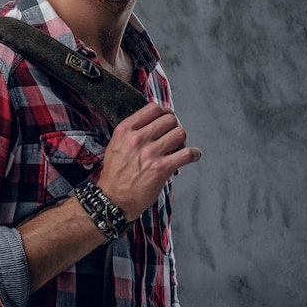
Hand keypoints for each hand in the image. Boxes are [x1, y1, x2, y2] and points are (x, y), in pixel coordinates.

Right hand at [97, 103, 200, 220]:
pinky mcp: (161, 169)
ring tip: (179, 148)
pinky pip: (187, 154)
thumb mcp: (116, 143)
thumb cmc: (115, 173)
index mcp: (125, 129)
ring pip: (180, 133)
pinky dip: (194, 154)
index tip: (167, 119)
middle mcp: (137, 138)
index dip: (165, 112)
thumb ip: (133, 130)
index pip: (153, 108)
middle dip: (174, 127)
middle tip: (173, 137)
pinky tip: (192, 156)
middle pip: (169, 119)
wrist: (113, 198)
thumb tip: (154, 122)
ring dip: (183, 141)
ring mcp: (150, 153)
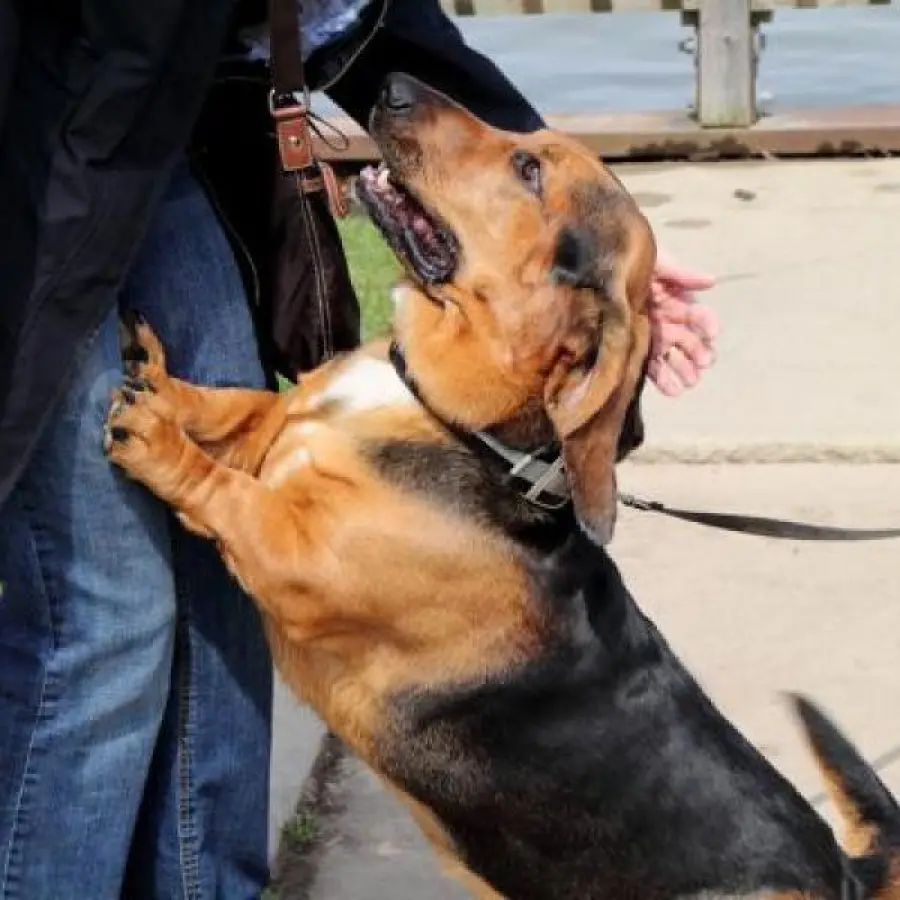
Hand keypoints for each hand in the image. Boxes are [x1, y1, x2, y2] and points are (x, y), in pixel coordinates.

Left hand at [646, 248, 718, 396]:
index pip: (698, 315)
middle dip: (699, 352)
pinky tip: (675, 392)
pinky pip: (653, 367)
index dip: (708, 324)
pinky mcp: (638, 350)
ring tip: (691, 382)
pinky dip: (665, 380)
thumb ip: (681, 274)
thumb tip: (712, 281)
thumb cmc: (632, 262)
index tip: (713, 333)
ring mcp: (655, 338)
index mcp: (677, 301)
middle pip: (690, 340)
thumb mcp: (657, 263)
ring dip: (685, 370)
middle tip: (704, 363)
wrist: (601, 271)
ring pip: (675, 358)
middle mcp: (669, 322)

##############################

● **Activity**
Show me every line of the entries above that holds "middle".

● **Solution for this problem**
middle mcp: (137, 138)
middle dip: (174, 127)
middle tip: (173, 137)
middle pip: (169, 119)
middle dip: (699, 352)
middle pip: (690, 340)
middle tip: (704, 363)
middle mcp: (669, 322)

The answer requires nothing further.